December 2015 was the hottest in the UK since temperature records began.  And it deserved that record by a wide margin:  the December average temperature for England was more than double the long-term average and more than 2 degrees warmer than the previous high set in 1934.

UK scientists don’t have to draw graphs, analyse years of experience or circulate learned studies to relate these phenomena to climate change.  They tell it like it is.  Professor Myles Allen of the University of Oxford observed:

 “Normal weather, unchanged over generations, is a thing of the past. You are not meant to beat records by those margins and if you do so, just like in athletics, it is a sign something has changed.”

Allen noted that it had been predicted as far back as 1990 that global warming would mean warmer, wetter winters for the UK, with more intense rainstorms.

“Temperature and rainfall records will inevitably tumble as climate change intensifies,” said Prof David Reay, at the University of Edinburgh.

The flooding caused by Storm Desmond, centred on Cumbria in the North of England, is estimated to have been made 40% more likely by climate change.

The Government of David Cameron unequivocally attributes these weather events to climate change.  The British public agrees with Cameron but doesn’t let his Government get off easily.  They have to answer tough questions like:

“Why weren’t you better prepared for the consequences of climate change?”

Or: “Why did you cut the monies for flood defences in 2011 – 2012?”

The Secretary General of the World Meteorological Organization linked El Nino and climate change, saying:

“So this naturally occurring El Nino event and human-induced climate change may interact and modify each other in ways which we have never before experienced.”

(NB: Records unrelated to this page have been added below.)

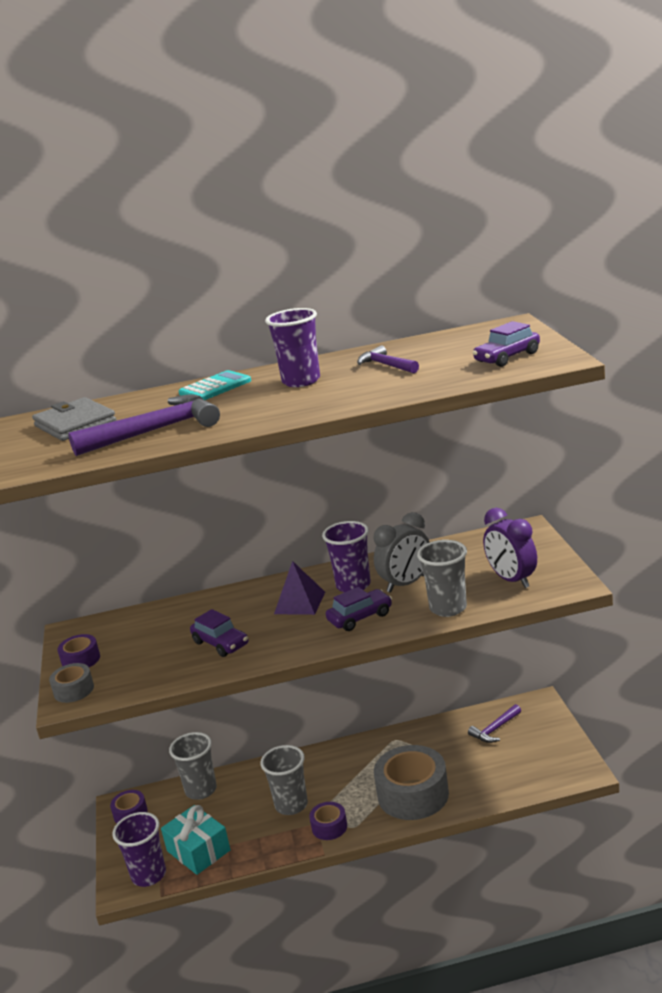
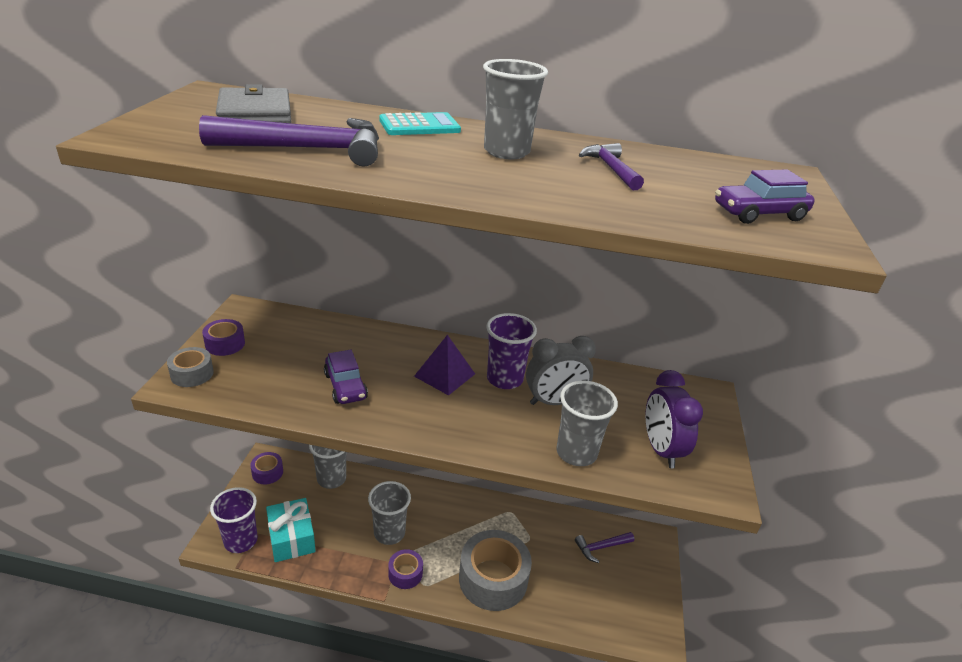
camera: 15 degrees right, 10 degrees up
purple cup [265,308,320,387] -> grey cup [483,59,548,159]
purple car [326,587,392,631] -> none

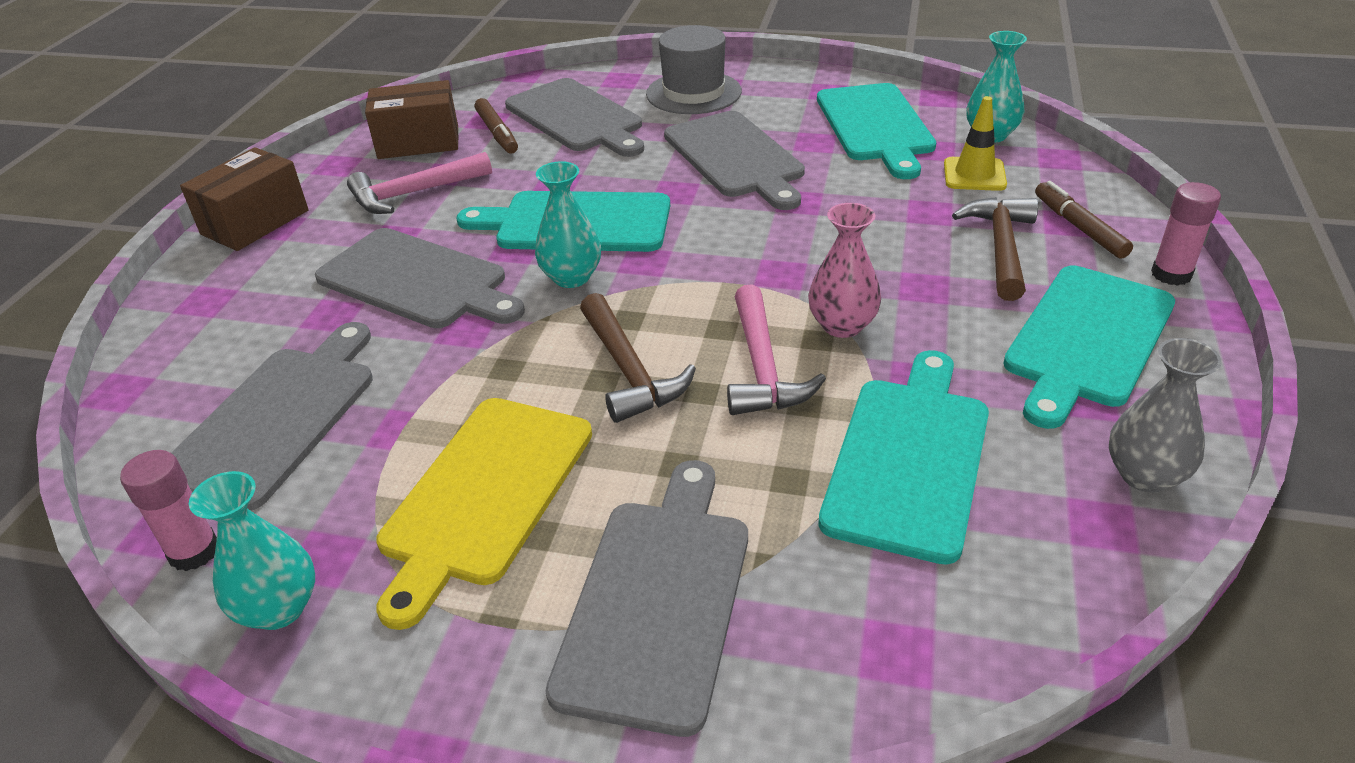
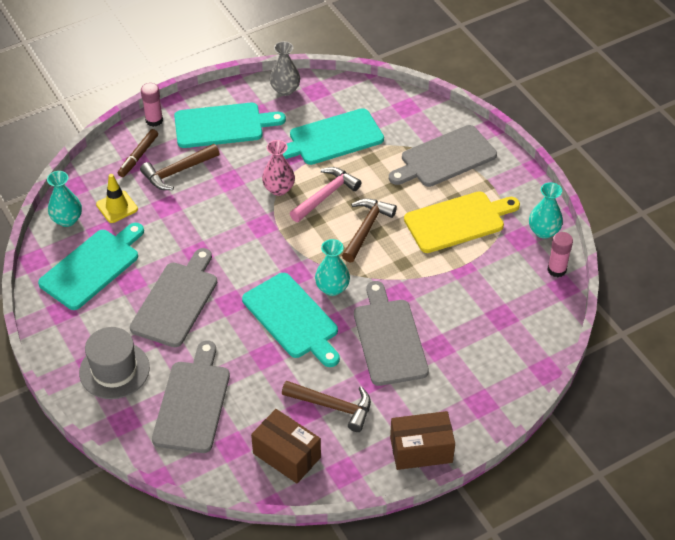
camera: 135 degrees left, 10 degrees up
grey cutting board [171,322,373,511] -> none
pink hammer [347,152,492,214] -> brown hammer [282,381,371,432]
brown marker [475,98,518,154] -> none

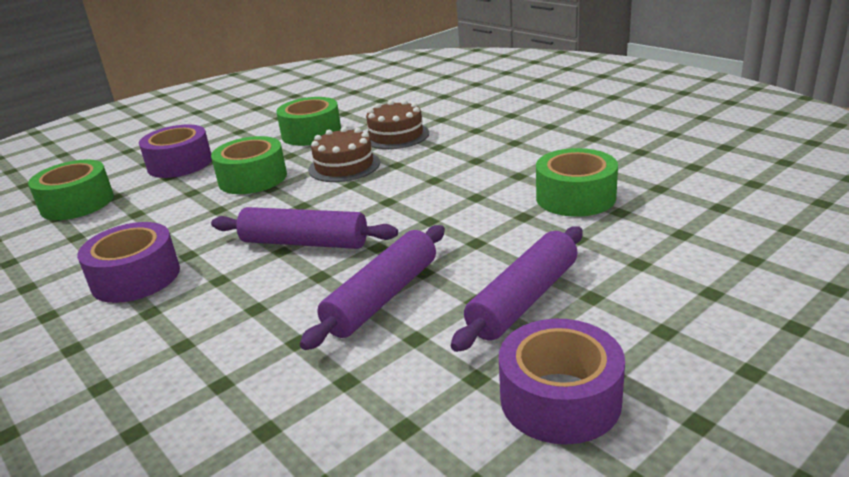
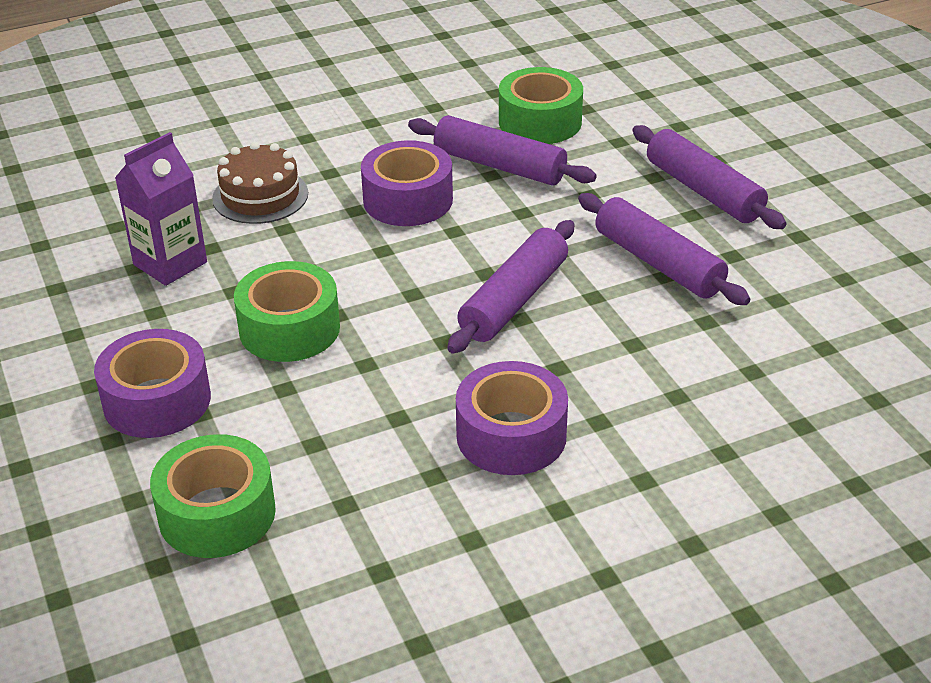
camera: 75 degrees left, 10 degrees up
green tape [276,97,341,146] -> purple carton [115,132,207,286]
brown cake [308,127,380,182] -> none
purple tape [499,319,625,444] -> purple tape moved to [361,140,453,226]
none -> purple rolling pin [408,115,597,186]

Go across the Atlantic to the US Midwest that has seen devastating tornadoes and record flooding.  The US media explanation for these extreme weather events frequently has the words “El Nino” in the headline or in the first paragraph of the commentary.

USA Today wrote a full page on the rain, snow and tornadoes that hit Texas and adjoining states without mentioning climate change. NBC weather news referred to a Godzilla El Nino, which out-devastated the two previous record El Nino years, 1997 and 1982.

Wired Magazine had a contrarian headline: Don’t Blame all those Rains and Floods on El Nino. Wired referred to hotter than average temperatures in the Pacific Ocean, the source of the El Nino weather systems. But the actual weather could only be explained by natural variability:  With all the advances in science of climatology and meteorology we just don’t know what weather we will experience.